Date of Award

January 2012

Document Type

Open Access Thesis

Degree Name

Medical Doctor (MD)

Department

Medicine

First Advisor

Gretchen Berland

Subject Area(s)

Medicine, Medical ethics, African studies

Abstract

This essay explores the practice of imprisoning patients in private health care facilities. Despite the Ugandan government's promise to provide free basic medical services to all as a fundamental human right, the nation's inadequate health infrastructure is forcing many patients to seek assistance in a private sector, which most cannot afford. Underpaid by the government, many Ugandan physicians open private clinics, where they also struggle to recover the costs accrued by the many impoverished patients they treat.

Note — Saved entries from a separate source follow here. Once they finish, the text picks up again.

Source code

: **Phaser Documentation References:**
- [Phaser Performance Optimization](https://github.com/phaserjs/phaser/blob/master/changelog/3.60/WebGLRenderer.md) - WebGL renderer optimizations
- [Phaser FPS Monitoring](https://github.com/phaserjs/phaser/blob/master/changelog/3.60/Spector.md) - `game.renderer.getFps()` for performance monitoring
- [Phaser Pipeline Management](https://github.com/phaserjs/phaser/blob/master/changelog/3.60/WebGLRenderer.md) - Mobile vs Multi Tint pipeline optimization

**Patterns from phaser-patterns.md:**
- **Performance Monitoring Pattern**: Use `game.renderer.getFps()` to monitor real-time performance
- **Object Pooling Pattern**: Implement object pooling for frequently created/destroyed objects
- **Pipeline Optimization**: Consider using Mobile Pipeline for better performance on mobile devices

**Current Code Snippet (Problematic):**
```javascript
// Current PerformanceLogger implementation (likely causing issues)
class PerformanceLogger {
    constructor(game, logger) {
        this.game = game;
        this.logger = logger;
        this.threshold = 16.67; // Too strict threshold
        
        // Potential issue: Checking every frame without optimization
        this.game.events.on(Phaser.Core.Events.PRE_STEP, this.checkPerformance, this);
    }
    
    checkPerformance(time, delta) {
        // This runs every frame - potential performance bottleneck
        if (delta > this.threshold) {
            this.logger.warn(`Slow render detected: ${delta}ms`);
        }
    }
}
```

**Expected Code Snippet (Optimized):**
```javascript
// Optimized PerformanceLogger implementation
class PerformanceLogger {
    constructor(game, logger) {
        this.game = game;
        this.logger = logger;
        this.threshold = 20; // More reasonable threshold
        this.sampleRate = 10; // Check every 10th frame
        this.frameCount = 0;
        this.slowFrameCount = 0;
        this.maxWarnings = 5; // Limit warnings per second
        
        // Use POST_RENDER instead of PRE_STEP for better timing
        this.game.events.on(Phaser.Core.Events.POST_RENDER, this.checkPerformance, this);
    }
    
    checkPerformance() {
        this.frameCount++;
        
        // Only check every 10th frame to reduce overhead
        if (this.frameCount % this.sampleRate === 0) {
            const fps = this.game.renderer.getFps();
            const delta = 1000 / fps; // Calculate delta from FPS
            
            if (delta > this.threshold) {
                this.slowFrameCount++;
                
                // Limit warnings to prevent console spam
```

Employing an age-old strategy akin to debtor's prisons, these physicians then choose to detain patients who fail to pay their bills immediately with the hope that their family and friends will bail them out. In this essay, I will examine the historical, cultural, and political origins of this practice. I will first demonstrate how the provision of health care in Uganda has become both a commodity and a right. I will show how physicians in Uganda's private health sector feel an obligation provide patients with services, but which is at odds with their socio-economic survival. I will argue that Uganda's private physicians today have developed a role similar to that of creditors during the colonial period in Africa. These creditors were particularly essential to native peoples during times of famine, and employed two indigenous forms of debt bondage, pawnship and panyarring, as the predominate means of recovering loans from a destitute population. In connecting the practice of patient detainment to these historical practices, I will illustrate how a lack of alternative, legal methods to regain costs has contributed to its persistence today. I will end the essay by describing how Uganda is not alone in wrestling with the issue of detainment for medical debt.